Showing posts with label fat. Show all posts
Showing posts with label fat. Show all posts

Wednesday, September 17, 2008

Bones and skin, worth and weight

Recently, one of my blog crushes posted about her experiences with body image and our society's perception about weight and self worth. It got me thinking about my own issues with this topic, and how different they are from most.

I have always been a thin person. I have never dieted. I have never exercised to lose weight. If I want to eat something, I'll eat it. I don't ever think about calories or fat content, preferring instead to focus on nutritional value and taste. (I know, insert hairy eyeballs and curse words here.)

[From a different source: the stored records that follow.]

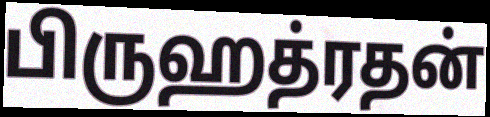
பிருஹத்ரதன்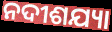
ନଦୀଶଯ୍ୟା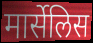
मार्सेलिस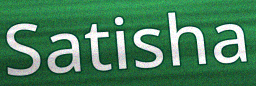
Satisha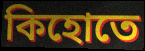
কিহোতে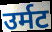
उर्मट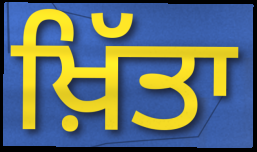
ਖ਼ਿੱਤਾ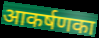
आकर्षणका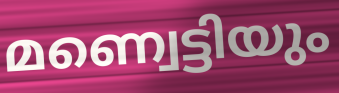
മണ്വെട്ടിയുംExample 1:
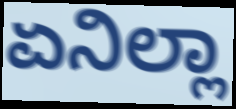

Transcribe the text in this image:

ಏನಿಲ್ಲಾ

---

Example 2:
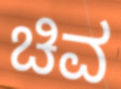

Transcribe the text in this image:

ಚಿವ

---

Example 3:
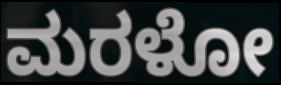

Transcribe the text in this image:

ಮರಳೋ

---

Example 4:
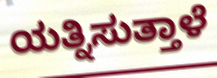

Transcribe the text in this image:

ಯತ್ನಿಸುತ್ತಾಳೆ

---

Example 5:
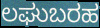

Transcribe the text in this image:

ಲಘುಬರಹ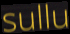
sulluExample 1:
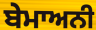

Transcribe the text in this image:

ਬੇਮਾਅਨੀ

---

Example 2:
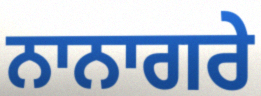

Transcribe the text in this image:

ਨਾਨਾਗਰੇ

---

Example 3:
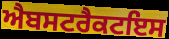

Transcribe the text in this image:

ਐਬਸਟਰੈਕਟਇਸ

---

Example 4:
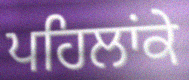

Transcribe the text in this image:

Lately, my experience with weight and self image is focused on not looking too thin. I find myself explaining my skinny appearance to those around me in order to ward off concerns and accusations of an eating disorder. Since I've returned to work from maternity leave, I have lost about 20 pounds. I know this sometimes makes my naturally thin frame look quite bony. (I think it's my collarbone that makes me look sickly)
I've had my family question me about eating regularly. They are always quick to point out if I've lost weight or look "too skinny."
Because I don't work at looking this way, I sometimes feel that if I don't project an air of near apology for being skinny, others perceive it as arrogance.
Anyone reading this who isn't naturally thin must be wondering what the hell I have to complain about. Let's face it, it's easier in our North American culture to be thin. Consciously and unconsciously, our society believes that being thin = being successful. I've never had to question my worth because of my shape. I have, however, had to explain or defend my natural figure a hundred times over.

While it's socially unacceptable to comment on a person's weight if they are visibly heavier, apparently you're free game if you're thin. I've had people ask me how many calories I consume a day, if I feel guilty that I can eat whatever I want, how much I weigh, what my BMI is, and even how many times I poop a day. Sadly, I find myself answering all of these questions in an attempt to prove that I am this way not through self deprivation or self abuse. When asked what my secret to skinny is, I have no answer. My response that "This is just the way I am" is usually met with open skepticism and sometimes even anger; like I'm hoarding the secret to weight loss and just won't share.
I am comfortable in my own skin. I like the way I look. Frankly, I'm tired of feeling like I should apologize for who and what I am - a skinny girl.

I am not saying that my negative experiences with body image or weight even begin compare with those who struggle with obesity or a distorted self image of being fat. I can't imagine hating what I see in the mirror or having that disgust reflected back at me through others (even if it is just my perceived reflection).
I will never know if I have a positive self image because I fit society's view of what is an ideal weight or if I just love myself for who I am. I like to think that no matter what size I become, I will retain this acceptance of my body. I know that during pregnancy, I reveled in the changes my body underwent. I loved my big, round belly and giant, porno boobs. And after heartsong was born, I didn't worry about the floppy, gelatinous belly that remained. As far as I was concerned, it was beautiful because of the amazing miracle it had housed. I stroked that floppy belly as much as I did the taunt, baby-filled version.
I'm not sure if self image is more powerful than societal pressures, but I like to think so. For too long, beauty has been defined by narrow, stifling stereotypes. As we raise our daughters, grand daughters and nieces, we need to confront our own stereotypes so that we can encourage and nurture a wider definition of what is beautiful. Whether fat, thin, curvy, bony, lumpy or bumpy, help the women in your life to develop positive self-esteem and confidence. After all, these bodies we obsess over are really just a husk. Simply the packaging that carries us as we develop friendships, gain experiences, build knowledge and make our mark on the world.